*WORK TO BE COMPLETED*
Return every line from the records below in which the word "weight" is found.

** SOURCE DATA follows **

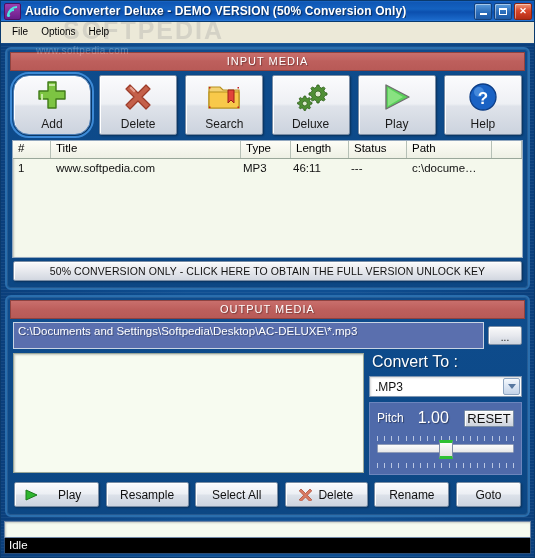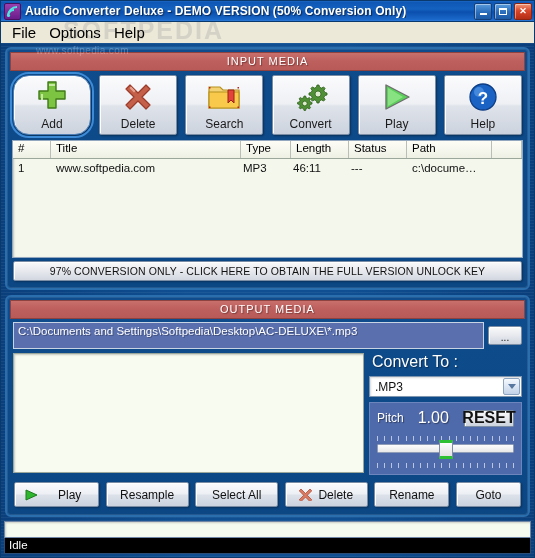--- a/index.html
+++ b/index.html
@@ -44,21 +44,21 @@
   .winbtn .glyph-min{display:block;width:7px;height:2px;background:#fff;margin-top:5px;}
   .winbtn .glyph-max{display:block;width:8px;height:7px;border:1px solid #fff;border-top-width:2px;box-sizing:border-box;}
 
   
   .menubar{
     height:21px;background:#ece9d8;display:flex;align-items:center;
     padding-left:5px;position:relative;border-bottom:1px solid #b9b6a8;
     overflow:hidden;
   }
   .menu-item{
-    font-size:15px;color:#000;padding:2px 7px 3px 6px;line-height:1;position:relative;z-index:2;
+    font-size:10px;color:#000;padding:2px 7px 3px 6px;line-height:1;position:relative;z-index:2;
   }
   .menubar .watermark{
     position:absolute;left:62px;top:-6px;font-size:25px;font-weight:bold;
     color:rgba(150,150,150,.28);letter-spacing:2px;z-index:1;pointer-events:none;
     white-space:nowrap;
   }
 
   
   .body-area{
     position:absolute;left:0;top:42px;right:0;bottom:0;
@@ -172,21 +172,21 @@
     flex:1;background:#4f6aaa;border:1px solid #6c85bd;box-sizing:border-box;
     padding:6px 7px;position:relative;
   }
   .pitchtop{display:flex;align-items:center;}
   .pitchtop .pl{color:#fff;font-size:12px;text-shadow:1px 1px 1px rgba(0,0,0,.4);}
   .pitchtop .pv{color:#fff;font-size:16px;margin-left:14px;text-shadow:1px 1px 1px rgba(0,0,0,.4);}
   .resetbtn{
     margin-left:auto;width:50px;height:17px;box-sizing:border-box;
     background:linear-gradient(to bottom,#fafafa,#e4e7ec 50%,#ccd2dc);
     border:1px solid #7a8da5;border-radius:1px;box-shadow:inset 1px 1px 0 #fff;
-    font-size:16px;color:#111;display:flex;align-items:center;justify-content:center;font-weight:bold;
+    font-size:13px;color:#111;display:flex;align-items:center;justify-content:center;
   }
   .slider{margin-top:9px;position:relative;height:32px;}
   .ticks{display:flex;justify-content:space-between;height:5px;}
   .ticks i{display:block;width:1px;height:5px;background:#b9c6e2;}
   .track{
     position:absolute;left:0;right:0;top:8px;height:9px;
     background:linear-gradient(to bottom,#fdfdfd,#e8e8e8);
     border:1px solid #8f9cb8;box-sizing:border-box;border-radius:1px;
   }
   .thumb{
@@ -302,21 +302,21 @@
           <div class="ico">
             <svg width="36" height="30" viewBox="0 0 36 30">
               <g fill="#4f8f35" stroke="#2f6019" stroke-width=".8">
                 <path d="M24 3 l2 0 l.6 2.2 l2 .9 l2-1.2 l1.5 1.5 l-1.2 2 l.9 2 l2.2 .6 l0 2 l-2.2 .6 l-.9 2 l1.2 2 l-1.5 1.5 l-2-1.2 l-2 .9 l-.6 2.2 l-2 0 l-.6-2.2 l-2-.9 l-2 1.2 l-1.5-1.5 l1.2-2 l-.9-2 l-2.2-.6 l0-2 l2.2-.6 l.9-2 l-1.2-2 l1.5-1.5 l2 1.2 l2-.9 z"></path>
                 <circle cx="25" cy="12" r="3" fill="#dfeccf"></circle>
                 <path d="M11 14 l1.6 0 l.5 1.8 l1.6 .7 l1.6-1 l1.2 1.2 l-1 1.6 l.7 1.6 l1.8 .5 l0 1.6 l-1.8 .5 l-.7 1.6 l1 1.6 l-1.2 1.2 l-1.6-1 l-1.6 .7 l-.5 1.8 l-1.6 0 l-.5-1.8 l-1.6-.7 l-1.6 1 l-1.2-1.2 l1-1.6 l-.7-1.6 l-1.8-.5 l0-1.6 l1.8-.5 l.7-1.6 l-1-1.6 l1.2-1.2 l1.6 1 l1.6-.7 z"></path>
                 <circle cx="11.8" cy="21.5" r="2.4" fill="#dfeccf"></circle>
               </g>
             </svg>
           </div>
-          <div class="lbl">Convert</div>
+          <div class="lbl">Deluxe</div>
         </div>
 
         <div class="tbtn">
           <div class="ico">
             <svg width="32" height="28" viewBox="0 0 32 28">
               <path d="M5 2 L28 14 L5 26 Z" fill="#5ad05a" stroke="#6f6f6f" stroke-width="1.4" stroke-linejoin="round"></path>
               <path d="M7 5 L22 14 L7 23 Z" fill="#9ae88f" opacity=".75"></path>
             </svg>
           </div>
           <div class="lbl">Play</div>
@@ -349,21 +349,21 @@
           <div class="c-num">1</div>
           <div class="c-title">www.softpedia.com</div>
           <div class="c-type">MP3</div>
           <div class="c-len">46:11</div>
           <div class="c-status">---</div>
           <div class="c-path">c:\docume…</div>
           <div class="c-tail"></div>
         </div>
       </div>
 
-      <div class="unlock">97% CONVERSION ONLY - CLICK HERE TO OBTAIN THE FULL VERSION UNLOCK KEY</div>
+      <div class="unlock">50% CONVERSION ONLY - CLICK HERE TO OBTAIN THE FULL VERSION UNLOCK KEY</div>
     </div>
 
     <div class="group">
       <div class="section-bar">OUTPUT MEDIA</div>
 
       <div class="pathrow">
         <div class="pathfield">C:\Documents and Settings\Softpedia\Desktop\AC-DELUXE\*.mp3</div>
         <div class="browsebtn">...</div>
       </div>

** End of SOURCE DATA **

*RESPONSE TO THE EXERCISE*
     position:absolute;left:62px;top:-6px;font-size:25px;font-weight:bold;
-    font-size:16px;color:#111;display:flex;align-items:center;justify-content:center;font-weight:bold;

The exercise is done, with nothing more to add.